* _Exercise text_:
= Beginning of Section =

And STRefs: pointers to (local) mutable cells.
ST-based arrays (such as vector) are also common.
Think of it as the less dangerous sibling of the IO monad. Or IO, where you can only read and write to memory.
IORef : STRefs in IO
These are STRefs (see above) in the IO monad. They don't have the same safety guarantees as STRefs about locality.
MVars : IORefs with locks
Like STRefs or IORefs, but with a lock attached, for safe concurrent access from multiple threads. IORefs and STRefs are only safe in a multi-threaded setting when using atomicModifyIORef (a compare-and-swap atomic operation). MVars are a more general mechanism for safely sharing mutable state.
Generally, in Haskell, use MVars or TVars (STM-based mutable cells), over STRef or IORef.
Ok, I'll start with IORef. IORef provides a value which is mutable in the IO monad. It's just a reference to some data, and like any reference, there are functions which allow you to change the data it refers to. In Haskell, all of those functions operate in IO. You can think of it like a database, file, or other external data store - you can get and set the data in it, but doing so requires going through IO. The reason IO is necessary at all is because Haskell is pure; the compiler needs a way to know which data the reference points to at any given time (read sigfpe's "You could have invented monads" blogpost).
MVars are basically the same thing as an IORef, except for two very important differences. MVar is a concurrency primitive, so it's designed for access from multiple threads. The second difference is that an MVar is a box which can be full or empty. So where an IORef Int always has an Int (or is bottom), an MVar Int may have an Int or it may be empty. If a thread tries to read a value from an empty MVar, it will block until the MVar gets filled (by another thread). Basically an MVar a is equivalent to an IORef (Maybe a) with extra semantics that are useful for concurrency.
State is a monad which provides mutable state, not necessarily with IO. In fact, it's particularly useful for pure computations. If you have an algorithm that uses state but not IO, a State monad is often an elegant solution.

= End of Section =

* _Prompt A_:
Answer these questions from the text on Haskell mutable references:
(i) Which operation must be used for IORefs and STRefs to be safe in a multi-threaded setting?
(ii) What happens when a thread tries to read a value from an empty MVar?
(iii) What is an MVar a said to be equivalent to?
* _Prompt B_: Using the text on Haskell mutable references, explain in one to three sentences why the functions that change the data an IORef refers to operate in IO.
* _Prompt C_: Reproduce the part of the text on Haskell mutable references that opens with the words containing "ST-based arrays (such" and closes with "STRef or IORef.".
The records that come next have no connection to the text on Haskell mutable references.

* _Provided records_:
= Beginning of Section =

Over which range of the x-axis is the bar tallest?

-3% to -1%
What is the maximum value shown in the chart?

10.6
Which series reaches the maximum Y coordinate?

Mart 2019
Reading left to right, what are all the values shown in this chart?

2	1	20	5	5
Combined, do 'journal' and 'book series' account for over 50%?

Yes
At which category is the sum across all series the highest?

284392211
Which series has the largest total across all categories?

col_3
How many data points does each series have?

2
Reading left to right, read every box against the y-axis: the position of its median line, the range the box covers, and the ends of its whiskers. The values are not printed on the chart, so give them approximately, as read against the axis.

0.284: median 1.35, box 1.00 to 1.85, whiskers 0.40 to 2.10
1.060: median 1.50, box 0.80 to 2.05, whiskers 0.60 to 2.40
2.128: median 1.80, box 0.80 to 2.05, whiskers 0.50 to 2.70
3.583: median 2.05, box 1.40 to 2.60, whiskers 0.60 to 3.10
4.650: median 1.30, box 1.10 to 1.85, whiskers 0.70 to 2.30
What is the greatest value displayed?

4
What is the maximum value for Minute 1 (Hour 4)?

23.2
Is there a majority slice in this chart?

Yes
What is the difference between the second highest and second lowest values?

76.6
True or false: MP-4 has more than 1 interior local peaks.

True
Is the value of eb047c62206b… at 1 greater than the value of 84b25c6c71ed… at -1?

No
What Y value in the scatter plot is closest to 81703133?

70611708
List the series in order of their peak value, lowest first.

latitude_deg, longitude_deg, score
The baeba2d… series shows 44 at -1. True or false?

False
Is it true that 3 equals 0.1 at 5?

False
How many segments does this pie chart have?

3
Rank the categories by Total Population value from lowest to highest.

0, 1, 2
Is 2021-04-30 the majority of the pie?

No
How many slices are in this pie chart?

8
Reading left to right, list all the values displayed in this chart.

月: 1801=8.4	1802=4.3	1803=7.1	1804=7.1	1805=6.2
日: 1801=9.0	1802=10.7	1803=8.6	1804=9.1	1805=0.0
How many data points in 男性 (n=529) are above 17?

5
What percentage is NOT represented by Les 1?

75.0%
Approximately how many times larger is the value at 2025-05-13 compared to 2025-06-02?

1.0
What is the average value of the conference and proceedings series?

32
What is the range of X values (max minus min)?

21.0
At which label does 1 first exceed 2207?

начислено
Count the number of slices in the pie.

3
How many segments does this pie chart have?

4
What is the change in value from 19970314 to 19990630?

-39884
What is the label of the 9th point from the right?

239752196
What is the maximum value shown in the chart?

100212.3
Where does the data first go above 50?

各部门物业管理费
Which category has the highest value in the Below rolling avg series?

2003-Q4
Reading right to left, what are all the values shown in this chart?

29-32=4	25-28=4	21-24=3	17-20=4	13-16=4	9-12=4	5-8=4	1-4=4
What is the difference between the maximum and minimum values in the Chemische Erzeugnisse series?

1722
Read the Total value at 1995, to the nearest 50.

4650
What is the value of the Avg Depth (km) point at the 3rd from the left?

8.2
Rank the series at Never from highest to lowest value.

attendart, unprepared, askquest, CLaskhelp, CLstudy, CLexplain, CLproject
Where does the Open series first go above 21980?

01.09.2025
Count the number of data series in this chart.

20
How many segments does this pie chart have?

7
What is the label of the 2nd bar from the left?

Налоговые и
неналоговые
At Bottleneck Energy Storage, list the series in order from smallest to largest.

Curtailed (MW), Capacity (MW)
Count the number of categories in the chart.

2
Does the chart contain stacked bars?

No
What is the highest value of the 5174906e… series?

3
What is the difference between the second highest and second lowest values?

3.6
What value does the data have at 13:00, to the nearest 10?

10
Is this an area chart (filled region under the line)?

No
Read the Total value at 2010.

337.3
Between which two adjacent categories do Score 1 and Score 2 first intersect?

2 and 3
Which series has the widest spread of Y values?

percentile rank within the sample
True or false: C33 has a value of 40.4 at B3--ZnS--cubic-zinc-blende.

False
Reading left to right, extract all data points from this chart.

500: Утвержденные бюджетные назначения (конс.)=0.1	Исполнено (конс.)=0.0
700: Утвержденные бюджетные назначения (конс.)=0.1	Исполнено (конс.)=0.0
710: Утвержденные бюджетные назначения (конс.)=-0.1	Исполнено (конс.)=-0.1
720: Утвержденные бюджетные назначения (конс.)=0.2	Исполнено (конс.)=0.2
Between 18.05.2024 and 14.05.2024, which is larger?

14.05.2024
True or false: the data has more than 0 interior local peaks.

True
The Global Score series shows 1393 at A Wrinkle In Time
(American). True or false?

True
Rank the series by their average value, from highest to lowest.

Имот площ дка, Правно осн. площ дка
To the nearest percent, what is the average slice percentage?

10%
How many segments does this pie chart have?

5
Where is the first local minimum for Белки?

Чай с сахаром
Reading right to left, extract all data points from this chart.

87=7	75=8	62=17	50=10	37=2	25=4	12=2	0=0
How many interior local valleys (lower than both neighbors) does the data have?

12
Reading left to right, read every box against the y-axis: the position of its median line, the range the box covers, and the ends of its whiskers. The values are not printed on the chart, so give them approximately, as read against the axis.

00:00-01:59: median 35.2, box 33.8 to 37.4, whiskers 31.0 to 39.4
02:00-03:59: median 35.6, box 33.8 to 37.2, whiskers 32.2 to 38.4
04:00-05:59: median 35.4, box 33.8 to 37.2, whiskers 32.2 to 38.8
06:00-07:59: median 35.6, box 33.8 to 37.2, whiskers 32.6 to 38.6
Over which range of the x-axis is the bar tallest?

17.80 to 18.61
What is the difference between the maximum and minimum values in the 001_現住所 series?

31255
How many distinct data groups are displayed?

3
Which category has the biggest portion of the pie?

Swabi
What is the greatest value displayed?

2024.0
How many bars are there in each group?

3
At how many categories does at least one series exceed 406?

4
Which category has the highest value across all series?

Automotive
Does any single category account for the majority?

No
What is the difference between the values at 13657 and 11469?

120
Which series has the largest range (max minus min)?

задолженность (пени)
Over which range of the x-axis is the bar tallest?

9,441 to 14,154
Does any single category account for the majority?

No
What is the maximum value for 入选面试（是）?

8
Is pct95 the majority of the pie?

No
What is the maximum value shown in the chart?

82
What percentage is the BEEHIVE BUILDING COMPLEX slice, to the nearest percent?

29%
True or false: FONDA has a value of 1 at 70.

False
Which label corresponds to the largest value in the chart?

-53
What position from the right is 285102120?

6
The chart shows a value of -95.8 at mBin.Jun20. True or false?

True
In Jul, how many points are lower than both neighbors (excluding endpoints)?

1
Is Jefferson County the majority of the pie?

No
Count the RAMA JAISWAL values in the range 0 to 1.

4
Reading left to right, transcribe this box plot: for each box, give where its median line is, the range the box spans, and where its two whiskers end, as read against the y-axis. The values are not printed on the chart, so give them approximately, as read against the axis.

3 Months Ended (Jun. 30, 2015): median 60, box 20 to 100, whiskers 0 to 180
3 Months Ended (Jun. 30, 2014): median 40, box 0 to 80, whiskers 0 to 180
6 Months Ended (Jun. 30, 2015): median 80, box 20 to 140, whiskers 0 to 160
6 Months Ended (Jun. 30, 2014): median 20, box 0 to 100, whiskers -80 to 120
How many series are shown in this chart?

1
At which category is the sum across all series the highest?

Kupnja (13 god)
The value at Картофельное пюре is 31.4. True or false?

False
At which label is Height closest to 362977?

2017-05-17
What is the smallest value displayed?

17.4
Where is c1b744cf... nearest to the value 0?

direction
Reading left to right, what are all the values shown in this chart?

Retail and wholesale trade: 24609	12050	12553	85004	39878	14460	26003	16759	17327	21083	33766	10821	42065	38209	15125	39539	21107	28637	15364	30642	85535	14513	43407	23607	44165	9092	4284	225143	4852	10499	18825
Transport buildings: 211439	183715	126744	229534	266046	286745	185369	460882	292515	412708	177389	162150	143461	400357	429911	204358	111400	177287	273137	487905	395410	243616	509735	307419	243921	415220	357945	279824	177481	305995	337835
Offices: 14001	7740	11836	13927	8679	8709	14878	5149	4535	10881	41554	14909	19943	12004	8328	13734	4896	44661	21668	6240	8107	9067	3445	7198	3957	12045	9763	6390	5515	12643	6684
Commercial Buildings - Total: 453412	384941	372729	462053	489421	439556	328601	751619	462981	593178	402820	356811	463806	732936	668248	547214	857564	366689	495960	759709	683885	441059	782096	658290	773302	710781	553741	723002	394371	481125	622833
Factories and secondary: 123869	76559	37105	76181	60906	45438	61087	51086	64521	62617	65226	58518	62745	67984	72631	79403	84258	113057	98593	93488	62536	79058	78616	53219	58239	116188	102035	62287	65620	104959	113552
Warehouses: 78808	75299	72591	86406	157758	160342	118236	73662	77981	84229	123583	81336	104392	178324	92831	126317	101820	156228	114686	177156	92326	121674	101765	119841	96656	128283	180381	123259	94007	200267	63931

= End of Section =

* _Exercise answer A_:
(i) atomicModifyIORef, a compare-and-swap atomic operation.
(ii) The thread blocks until another thread fills the MVar.
(iii) An IORef (Maybe a) with extra semantics that are useful for concurrency.

* _Exercise answer B_: Haskell is pure, so the compiler needs a way to know which data the reference points to at any given time. Going through IO gives it that.

* _Exercise answer C_:
ST-based arrays (such as vector) are also common.
Think of it as the less dangerous sibling of the IO monad. Or IO, where you can only read and write to memory.
IORef : STRefs in IO
These are STRefs (see above) in the IO monad. They don't have the same safety guarantees as STRefs about locality.
MVars : IORefs with locks
Like STRefs or IORefs, but with a lock attached, for safe concurrent access from multiple threads. IORefs and STRefs are only safe in a multi-threaded setting when using atomicModifyIORef (a compare-and-swap atomic operation). MVars are a more general mechanism for safely sharing mutable state.
Generally, in Haskell, use MVars or TVars (STM-based mutable cells), over STRef or IORef.